Em outro debate sobre o mesmo tema no Congresso de Ginecologia e Obstetrícia, a professora da Universidade de São Paulo, Rossana Pulcinelli, destacou as significativas diferenças nas taxas de mortalidade conforme a cor ou raça. No ano passado, 65% das mulheres que morreram nessas circunstâncias eram negras e 30% brancas. Essas proporções divergem da representação desses grupos na população feminina brasileira, que é composta por 55% de mulheres negras e 43% de brancas.
Rossana Pulcinelli aponta a falta de acesso a serviços de saúde qualificados, a desigualdade socioeconômica e educacional, e o silenciamento das dores das mulheres negras como causas dessa disparidade.
“E tem a questão da demora, né? A demora na decisão de buscar o cuidado, relacionada às condições econômicas, sociais e culturais. A distância, condição e o custo do transporte até o hospital e aí ela chega, muitas vezes já não está em condições de cuidado. Mas mesmo que ela chegue com condições, nós ainda temos a demora em dar esses cuidados de forma adequada”, complementa a professora, que também coordena o Observatório Obstétrico Brasileiro.
Renata Reis, Coordenadora-Geral de Atenção à Saúde das Mulheres do Ministério da Saúde, afirmou que a Rede Alyne, nova estratégia de atenção à gestação, parto e puerpério do Sistema Único de Saúde (SUS), visa superar essas iniquidades. As estratégias incluem a ampliação e qualificação de serviços, além do aumento do valor repassado pelo Governo Federal para financiar parte dos atendimentos realizados por estados e municípios.
“Saber quais são as necessidades de cada mulher perpassa por reconhecer o seu pertencimento étnico-racial autodeclarado, suas condições socioeconômicas, os seus modos de viver e de trabalho, o seu conjunto de crenças e valores culturais, espirituais, a sua comunidade, respeitar e agir ativamente, proativamente, para reduzir as iniquidades que está nas nossas mãos enquanto profissionais de saúde reduzir”, destacou.
Recentemente, o Governo Federal também anunciou a inclusão do cálcio no pré-natal de rotina, com o objetivo de reduzir as complicações por hipertensão arterial, que são as principais causas de morte materna.

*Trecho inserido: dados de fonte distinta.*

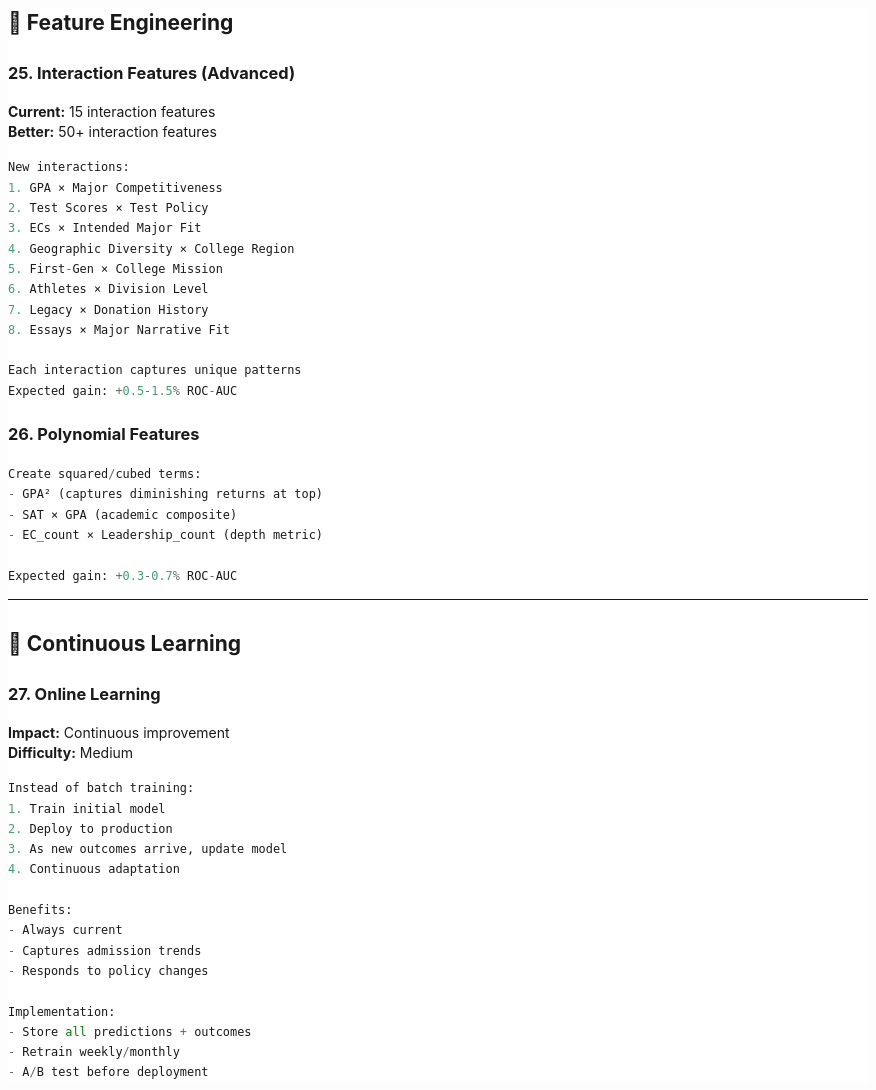 ## 🎯 Feature Engineering

### **25. Interaction Features (Advanced)**
**Current:** 15 interaction features  
**Better:** 50+ interaction features

```python
New interactions:
1. GPA × Major Competitiveness
2. Test Scores × Test Policy
3. ECs × Intended Major Fit
4. Geographic Diversity × College Region
5. First-Gen × College Mission
6. Athletes × Division Level
7. Legacy × Donation History
8. Essays × Major Narrative Fit

Each interaction captures unique patterns
Expected gain: +0.5-1.5% ROC-AUC
```

### **26. Polynomial Features**
```python
Create squared/cubed terms:
- GPA² (captures diminishing returns at top)
- SAT × GPA (academic composite)
- EC_count × Leadership_count (depth metric)

Expected gain: +0.3-0.7% ROC-AUC
```

---

## 🔄 Continuous Learning

### **27. Online Learning**
**Impact:** Continuous improvement  
**Difficulty:** Medium

```python
Instead of batch training:
1. Train initial model
2. Deploy to production
3. As new outcomes arrive, update model
4. Continuous adaptation

Benefits:
- Always current
- Captures admission trends
- Responds to policy changes

Implementation:
- Store all predictions + outcomes
- Retrain weekly/monthly
- A/B test before deployment
```
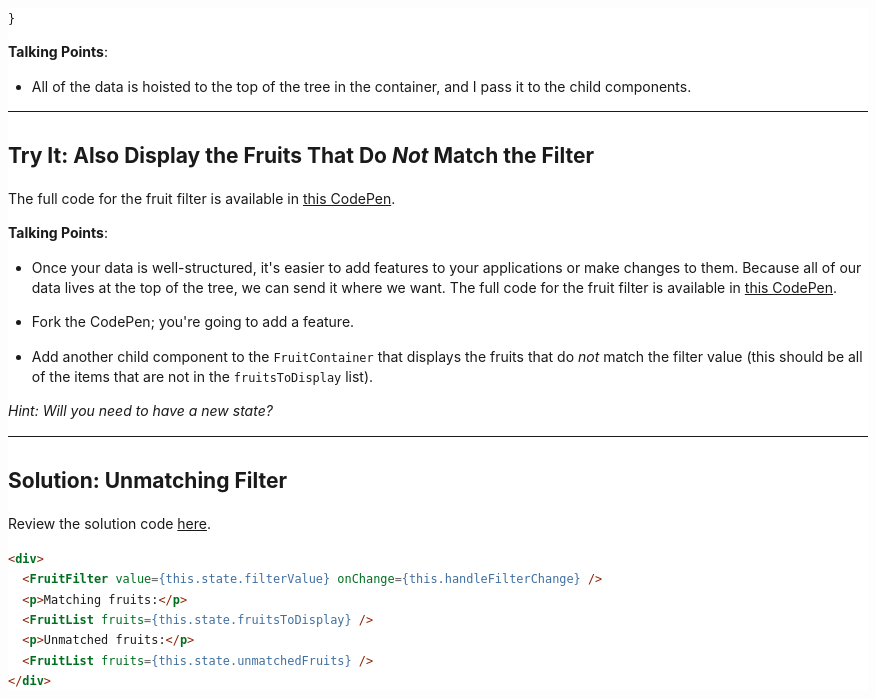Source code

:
 ```javascript
}
```

<aside class="notes">

 **Talking Points**:

- All of the data is hoisted to the top of the tree in the container, and I pass it to the child components.

</aside>

---

## Try It: Also Display the Fruits That Do _Not_ Match the Filter

The full code for the fruit filter is
available in [this CodePen](https://codepen.io/tomtrasmontero/pen/WaqOmm?editors=0010).

<aside class="notes">

 **Talking Points**:

- Once your data is well-structured, it's easier to add features to your
applications or make changes to them. Because all of our data lives at the top
of the tree, we can send it where we want. The full code for the fruit filter is
available in [this CodePen](https://codepen.io/tomtrasmontero/pen/WaqOmm?editors=0010).

- Fork the CodePen; you're going to add a feature.

- Add another child component to the `FruitContainer` that displays the fruits that do _not_ match the filter value
(this should be all of the items that are not in the `fruitsToDisplay` list).

*Hint: Will you need to have a new state?*

</aside>

---

## Solution: Unmatching Filter

Review the solution code [here](https://codepen.io/tomtrasmontero/pen/yRdXmL?editors=1010).


```html
<div>
  <FruitFilter value={this.state.filterValue} onChange={this.handleFilterChange} />
  <p>Matching fruits:</p>
  <FruitList fruits={this.state.fruitsToDisplay} />
  <p>Unmatched fruits:</p>
  <FruitList fruits={this.state.unmatchedFruits} />
</div>
```

<aside class="notes">
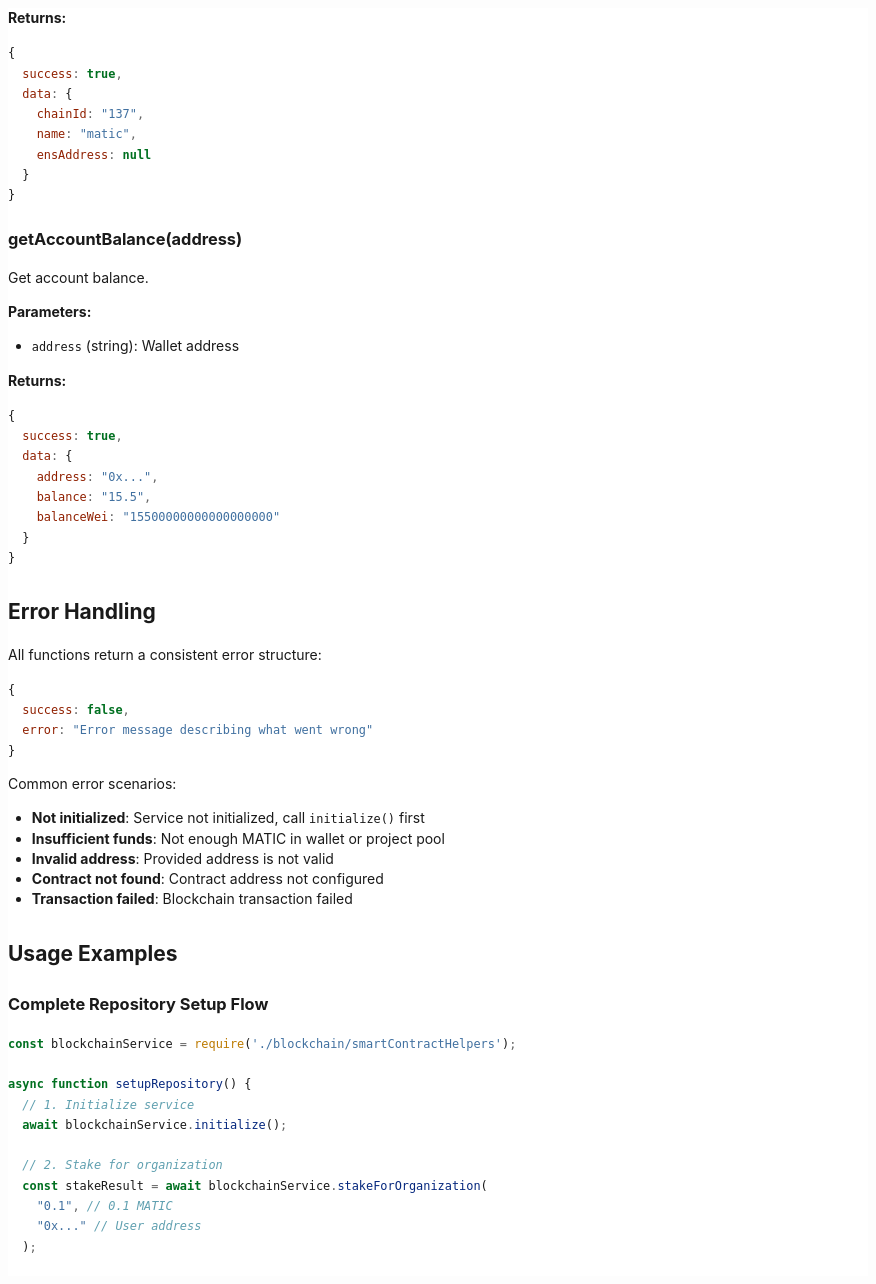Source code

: **Returns:**
```javascript
{
  success: true,
  data: {
    chainId: "137",
    name: "matic",
    ensAddress: null
  }
}
```

### getAccountBalance(address)

Get account balance.

**Parameters:**
- `address` (string): Wallet address

**Returns:**
```javascript
{
  success: true,
  data: {
    address: "0x...",
    balance: "15.5",
    balanceWei: "15500000000000000000"
  }
}
```

## Error Handling

All functions return a consistent error structure:

```javascript
{
  success: false,
  error: "Error message describing what went wrong"
}
```

Common error scenarios:
- **Not initialized**: Service not initialized, call `initialize()` first
- **Insufficient funds**: Not enough MATIC in wallet or project pool
- **Invalid address**: Provided address is not valid
- **Contract not found**: Contract address not configured
- **Transaction failed**: Blockchain transaction failed

## Usage Examples

### Complete Repository Setup Flow

```javascript
const blockchainService = require('./blockchain/smartContractHelpers');

async function setupRepository() {
  // 1. Initialize service
  await blockchainService.initialize();
  
  // 2. Stake for organization
  const stakeResult = await blockchainService.stakeForOrganization(
    "0.1", // 0.1 MATIC
    "0x..." // User address
  );
  
```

Durante o Congresso, Renata Reis mencionou que o Ministério da Saúde avalia a inclusão do ácido acetilsalicílico (AAS), já utilizado para controle da pressão, durante a gravidez. Como essa prescrição não está prevista em bula, apesar de ser embasada por evidências científicas, a pasta solicitou a avaliação da Comissão Nacional de Incorporação de Tecnologias no SUS. Com informações da Agência Brasil.